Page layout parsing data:
◆ ◆ ◆ ◆

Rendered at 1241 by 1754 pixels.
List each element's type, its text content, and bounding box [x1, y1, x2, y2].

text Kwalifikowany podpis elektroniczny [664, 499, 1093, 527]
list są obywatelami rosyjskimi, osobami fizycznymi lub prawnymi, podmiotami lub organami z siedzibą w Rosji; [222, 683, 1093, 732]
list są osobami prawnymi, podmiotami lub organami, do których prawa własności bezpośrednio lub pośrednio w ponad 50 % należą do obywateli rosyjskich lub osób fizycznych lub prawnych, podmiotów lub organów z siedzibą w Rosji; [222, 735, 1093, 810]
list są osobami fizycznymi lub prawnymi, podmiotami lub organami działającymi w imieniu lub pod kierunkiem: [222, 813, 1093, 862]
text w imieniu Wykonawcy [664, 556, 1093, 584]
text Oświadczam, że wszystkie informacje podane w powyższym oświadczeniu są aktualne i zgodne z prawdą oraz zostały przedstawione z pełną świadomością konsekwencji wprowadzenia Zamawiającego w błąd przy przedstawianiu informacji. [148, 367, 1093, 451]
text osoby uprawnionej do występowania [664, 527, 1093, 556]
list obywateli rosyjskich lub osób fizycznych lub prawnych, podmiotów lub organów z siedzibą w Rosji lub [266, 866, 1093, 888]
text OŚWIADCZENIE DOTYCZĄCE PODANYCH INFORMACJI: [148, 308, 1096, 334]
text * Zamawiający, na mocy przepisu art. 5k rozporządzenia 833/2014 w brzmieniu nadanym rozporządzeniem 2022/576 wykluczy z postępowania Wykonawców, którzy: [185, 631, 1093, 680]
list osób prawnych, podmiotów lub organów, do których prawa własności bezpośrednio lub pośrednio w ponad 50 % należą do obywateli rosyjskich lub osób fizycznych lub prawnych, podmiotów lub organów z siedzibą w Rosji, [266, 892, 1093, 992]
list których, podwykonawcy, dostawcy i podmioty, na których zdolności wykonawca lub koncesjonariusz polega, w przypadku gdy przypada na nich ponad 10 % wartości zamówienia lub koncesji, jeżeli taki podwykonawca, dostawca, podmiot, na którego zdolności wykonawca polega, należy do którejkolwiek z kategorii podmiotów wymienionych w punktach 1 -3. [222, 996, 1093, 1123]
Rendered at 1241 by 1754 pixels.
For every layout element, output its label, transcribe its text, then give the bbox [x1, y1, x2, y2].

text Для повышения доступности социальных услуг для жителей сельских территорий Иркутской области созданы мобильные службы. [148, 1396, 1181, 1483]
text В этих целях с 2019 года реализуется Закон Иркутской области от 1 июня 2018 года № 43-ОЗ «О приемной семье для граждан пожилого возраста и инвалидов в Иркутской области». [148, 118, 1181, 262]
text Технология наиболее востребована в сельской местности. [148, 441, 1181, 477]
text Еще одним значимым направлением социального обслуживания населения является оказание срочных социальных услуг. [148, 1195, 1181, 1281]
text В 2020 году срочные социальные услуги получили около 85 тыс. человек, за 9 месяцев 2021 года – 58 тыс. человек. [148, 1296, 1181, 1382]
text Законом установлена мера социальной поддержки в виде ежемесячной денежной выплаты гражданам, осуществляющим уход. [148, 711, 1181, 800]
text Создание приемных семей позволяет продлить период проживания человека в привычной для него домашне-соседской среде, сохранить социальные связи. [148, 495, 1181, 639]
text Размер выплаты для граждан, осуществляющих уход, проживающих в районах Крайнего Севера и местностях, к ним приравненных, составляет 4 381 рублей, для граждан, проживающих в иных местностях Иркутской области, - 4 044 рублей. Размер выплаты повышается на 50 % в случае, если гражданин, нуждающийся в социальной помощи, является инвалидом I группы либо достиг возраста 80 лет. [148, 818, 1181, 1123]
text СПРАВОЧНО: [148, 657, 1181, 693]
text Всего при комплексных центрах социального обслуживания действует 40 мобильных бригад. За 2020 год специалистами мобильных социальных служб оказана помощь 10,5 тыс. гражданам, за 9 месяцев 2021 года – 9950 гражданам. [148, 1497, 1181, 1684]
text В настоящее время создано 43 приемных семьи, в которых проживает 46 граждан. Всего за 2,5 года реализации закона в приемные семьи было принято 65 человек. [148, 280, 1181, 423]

◆ ◆ ◆ ◆

**WHAT YOU SHOULD DO:**
For this exercise, transcribe all the records exactly.

**EXERCISE ANSWER:**
Rendered at 1241 by 1754 pixels.
List each element's type, its text content, and bounding box [x1, y1, x2, y2].

text Kwalifikowany podpis elektroniczny [664, 499, 1093, 527]
list są obywatelami rosyjskimi, osobami fizycznymi lub prawnymi, podmiotami lub organami z siedzibą w Rosji; [222, 683, 1093, 732]
list są osobami prawnymi, podmiotami lub organami, do których prawa własności bezpośrednio lub pośrednio w ponad 50 % należą do obywateli rosyjskich lub osób fizycznych lub prawnych, podmiotów lub organów z siedzibą w Rosji; [222, 735, 1093, 810]
list są osobami fizycznymi lub prawnymi, podmiotami lub organami działającymi w imieniu lub pod kierunkiem: [222, 813, 1093, 862]
text w imieniu Wykonawcy [664, 556, 1093, 584]
text Oświadczam, że wszystkie informacje podane w powyższym oświadczeniu są aktualne i zgodne z prawdą oraz zostały przedstawione z pełną świadomością konsekwencji wprowadzenia Zamawiającego w błąd przy przedstawianiu informacji. [148, 367, 1093, 451]
text osoby uprawnionej do występowania [664, 527, 1093, 556]
list obywateli rosyjskich lub osób fizycznych lub prawnych, podmiotów lub organów z siedzibą w Rosji lub [266, 866, 1093, 888]
text OŚWIADCZENIE DOTYCZĄCE PODANYCH INFORMACJI: [148, 308, 1096, 334]
text * Zamawiający, na mocy przepisu art. 5k rozporządzenia 833/2014 w brzmieniu nadanym rozporządzeniem 2022/576 wykluczy z postępowania Wykonawców, którzy: [185, 631, 1093, 680]
list osób prawnych, podmiotów lub organów, do których prawa własności bezpośrednio lub pośrednio w ponad 50 % należą do obywateli rosyjskich lub osób fizycznych lub prawnych, podmiotów lub organów z siedzibą w Rosji, [266, 892, 1093, 992]
list których, podwykonawcy, dostawcy i podmioty, na których zdolności wykonawca lub koncesjonariusz polega, w przypadku gdy przypada na nich ponad 10 % wartości zamówienia lub koncesji, jeżeli taki podwykonawca, dostawca, podmiot, na którego zdolności wykonawca polega, należy do którejkolwiek z kategorii podmiotów wymienionych w punktach 1 -3. [222, 996, 1093, 1123]
Rendered at 1241 by 1754 pixels.
For every layout element, output its label, transcribe its text, then give the bbox [x1, y1, x2, y2].

text Для повышения доступности социальных услуг для жителей сельских территорий Иркутской области созданы мобильные службы. [148, 1396, 1181, 1483]
text В этих целях с 2019 года реализуется Закон Иркутской области от 1 июня 2018 года № 43-ОЗ «О приемной семье для граждан пожилого возраста и инвалидов в Иркутской области». [148, 118, 1181, 262]
text Технология наиболее востребована в сельской местности. [148, 441, 1181, 477]
text Еще одним значимым направлением социального обслуживания населения является оказание срочных социальных услуг. [148, 1195, 1181, 1281]
text В 2020 году срочные социальные услуги получили около 85 тыс. человек, за 9 месяцев 2021 года – 58 тыс. человек. [148, 1296, 1181, 1382]
text Законом установлена мера социальной поддержки в виде ежемесячной денежной выплаты гражданам, осуществляющим уход. [148, 711, 1181, 800]
text Создание приемных семей позволяет продлить период проживания человека в привычной для него домашне-соседской среде, сохранить социальные связи. [148, 495, 1181, 639]
text Размер выплаты для граждан, осуществляющих уход, проживающих в районах Крайнего Севера и местностях, к ним приравненных, составляет 4 381 рублей, для граждан, проживающих в иных местностях Иркутской области, - 4 044 рублей. Размер выплаты повышается на 50 % в случае, если гражданин, нуждающийся в социальной помощи, является инвалидом I группы либо достиг возраста 80 лет. [148, 818, 1181, 1123]
text СПРАВОЧНО: [148, 657, 1181, 693]
text Всего при комплексных центрах социального обслуживания действует 40 мобильных бригад. За 2020 год специалистами мобильных социальных служб оказана помощь 10,5 тыс. гражданам, за 9 месяцев 2021 года – 9950 гражданам. [148, 1497, 1181, 1684]
text В настоящее время создано 43 приемных семьи, в которых проживает 46 граждан. Всего за 2,5 года реализации закона в приемные семьи было принято 65 человек. [148, 280, 1181, 423]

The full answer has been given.